Quoth Er Reshid, ‘Had not Zemreh been beforehand with us, I had certainly had to do with her myself.’

ISAAC OF MOSUL AND HIS MISTRESS AND THE DEVIL.

[Quoth Isaac ben Ibrahim el Mausili], I was in my house one night in the winter-time, when the clouds spread themselves [over the sky] and the rains poured down in torrents, as from the mouths of water-skins, and the folk forbore to come and go about the ways by reason of that which was therein of rain and mire.
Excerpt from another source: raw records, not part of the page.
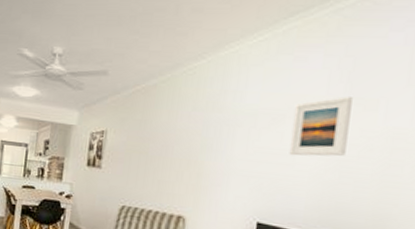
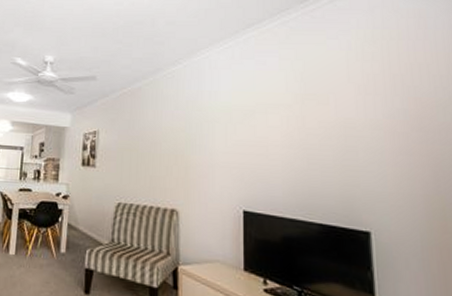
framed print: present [289,97,353,157] -> none [262,93,309,147]

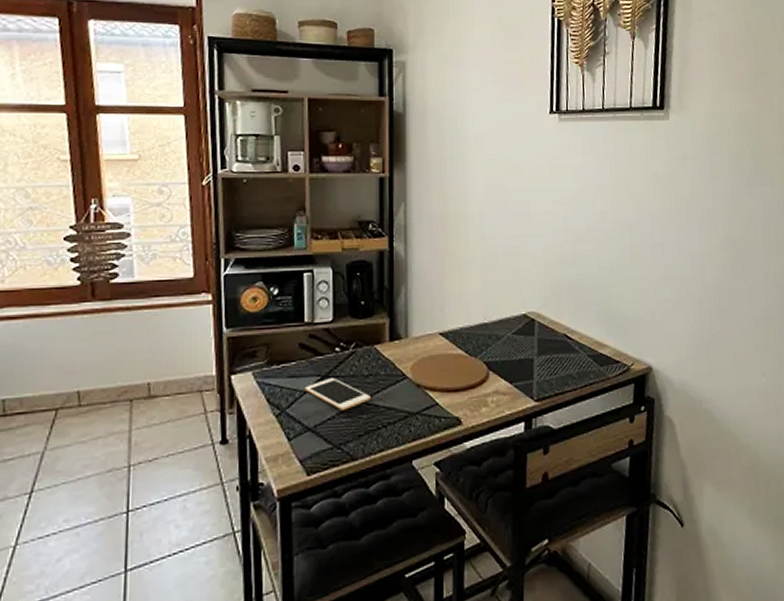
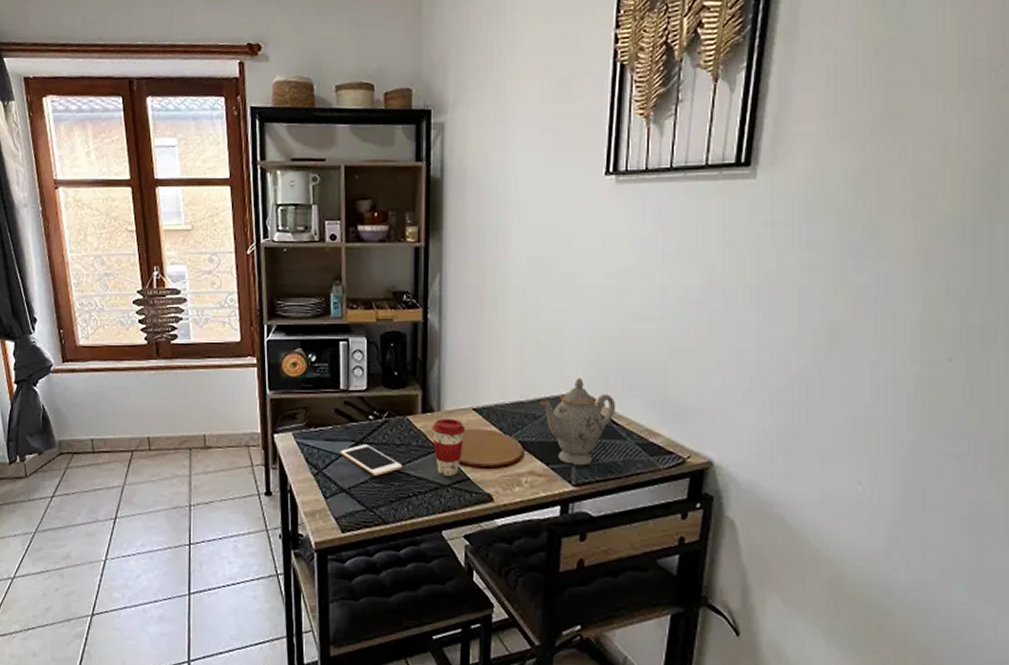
coffee cup: none [399,344,433,403] -> present [431,418,466,476]
teapot: none [501,297,569,382] -> present [539,377,616,466]

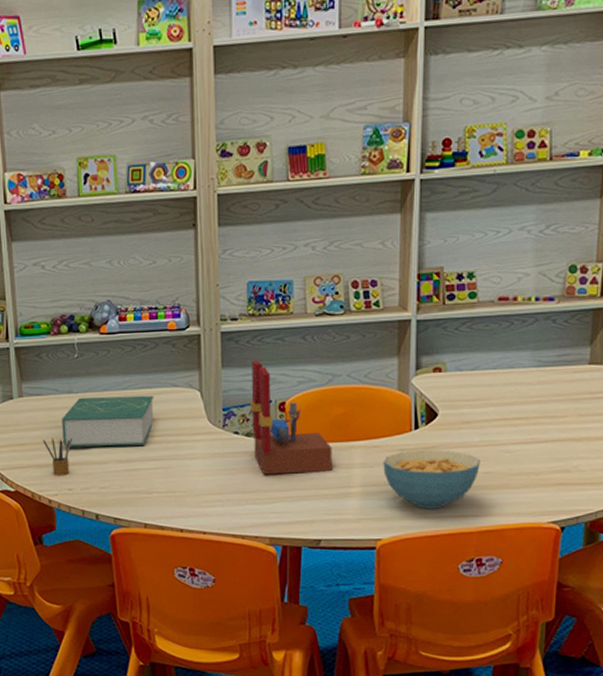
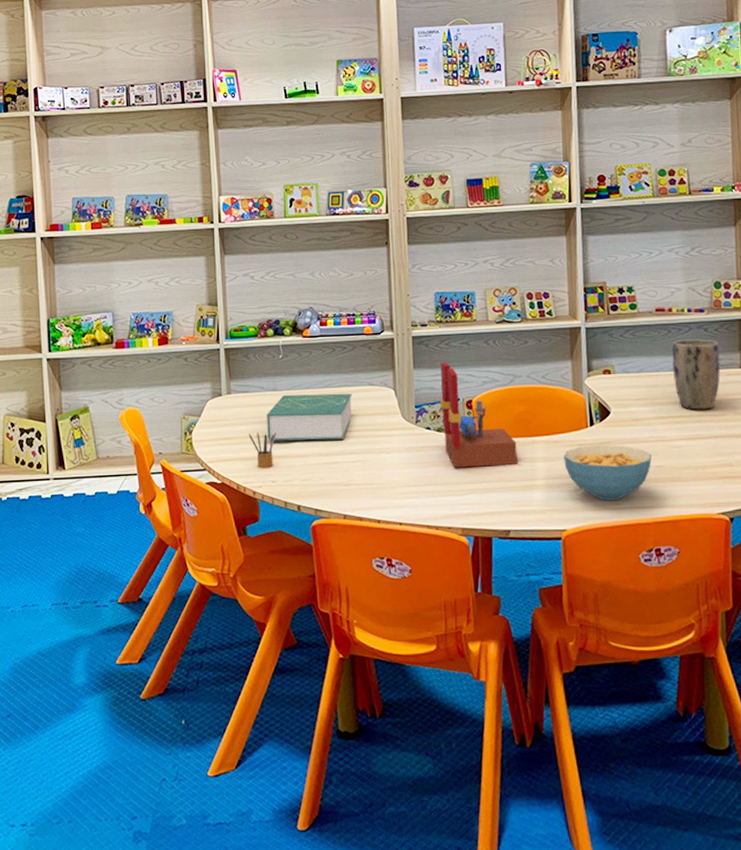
plant pot: none [512,332,567,412] -> present [672,339,721,410]

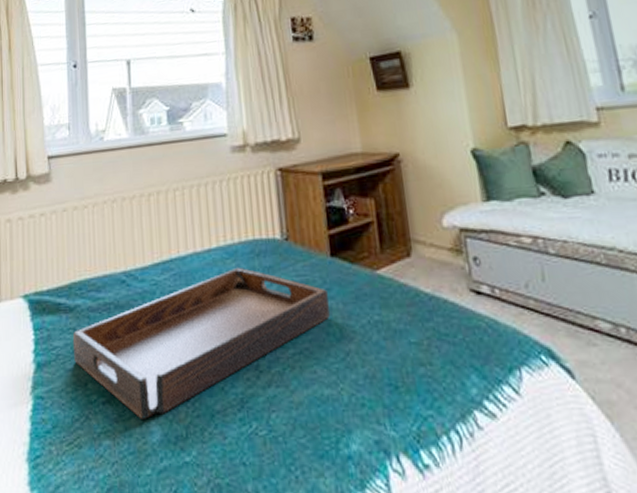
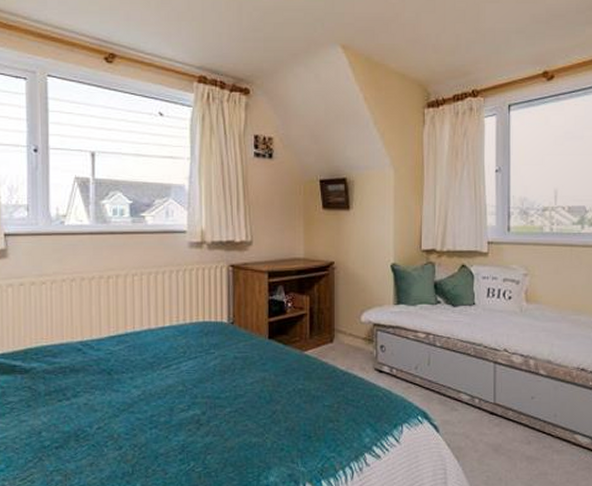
serving tray: present [72,267,330,419] -> none [27,343,263,460]

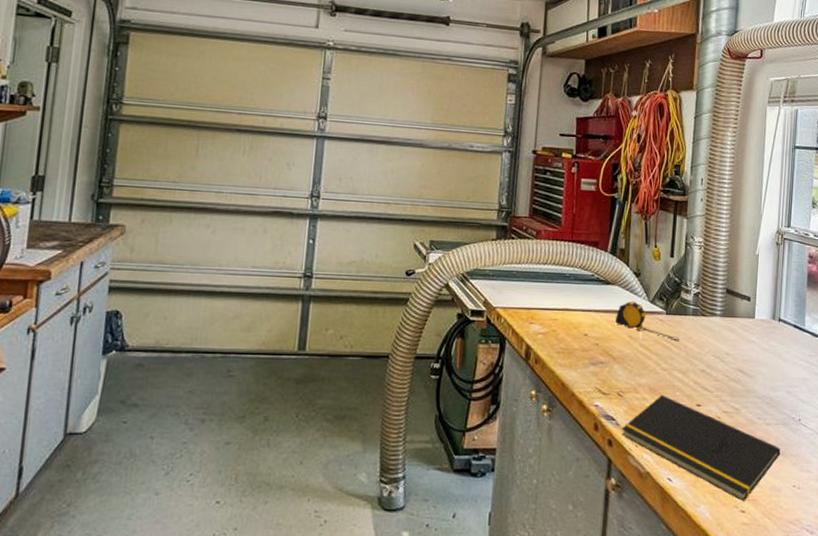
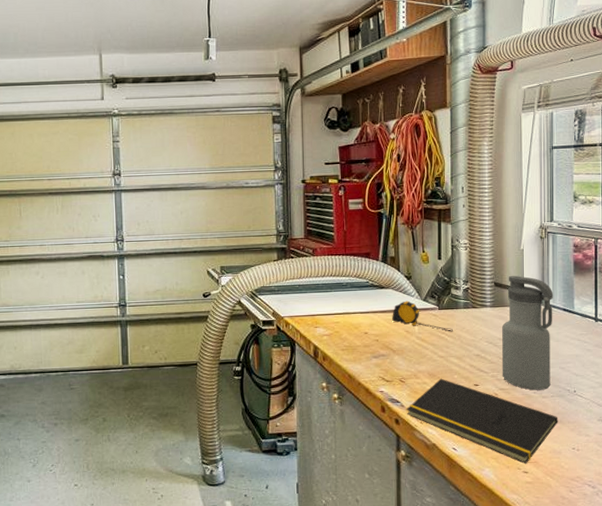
water bottle: none [726,283,785,416] -> present [501,276,553,391]

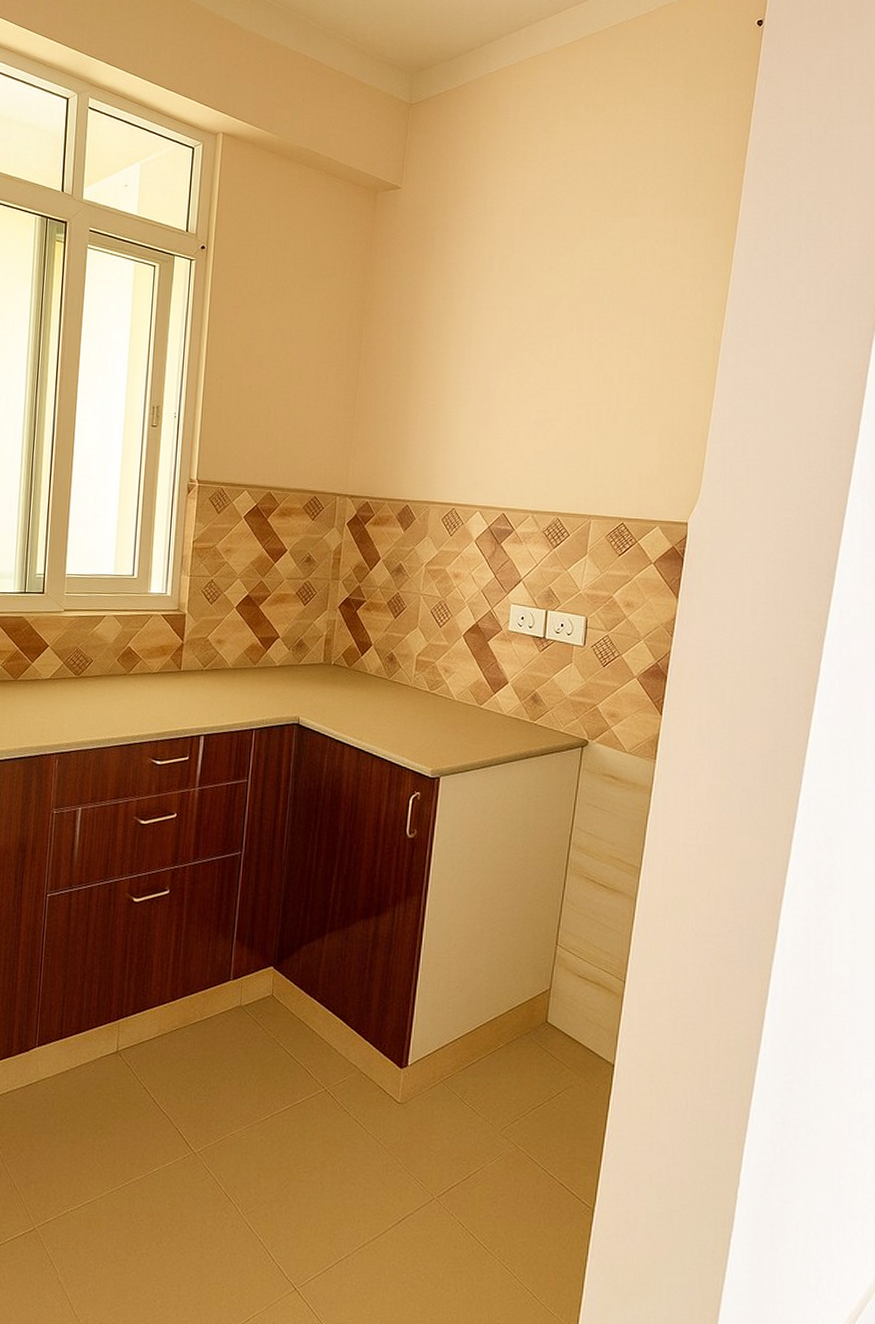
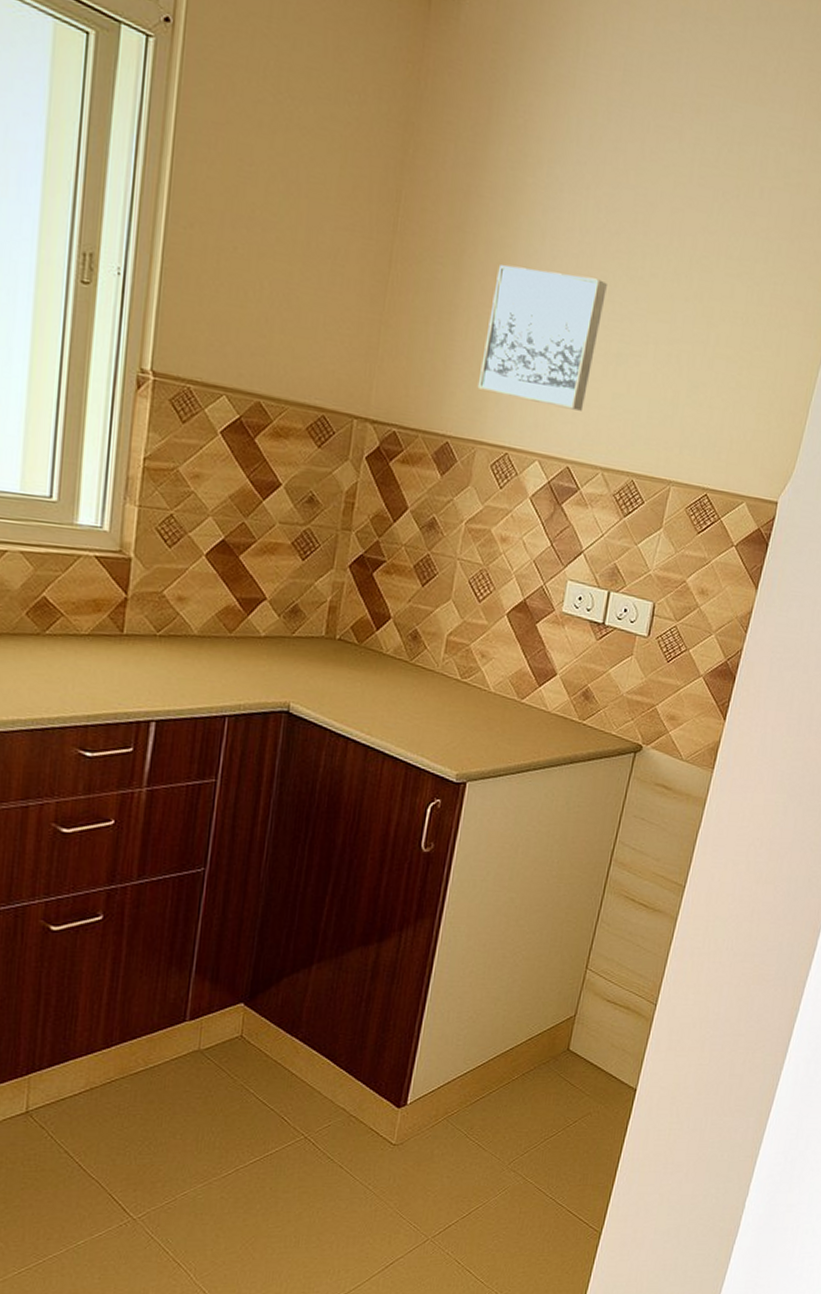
wall art: none [427,367,523,469] -> present [477,265,607,411]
Now I was heavy at heart for that none of my brethren came to me nor could I go to them, for the mud and mire: so I said to my servant, ‘Bring me wherewithal I may divert myself.’ So he brought me meat and drink, but I had no heart to eat, without some one to bear me company, and I ceased not to look out of window and watch the ways till nightfall, when I bethought myself of a damsel belonging to one of the sons of El Mehdi,[1] of whom I was enamoured and who was skilled in singing and playing upon instruments of music, and said to myself, ‘Were she here with us to-night, my joy would be complete and my night would be abridged of the melancholy and restlessness that are upon me.’

At this moment one knocked at the door, saying, ‘Shall

  1. Third Khalif of the Abbaside dynasty [A.D. 775–785] and father of Haroun er Reshid.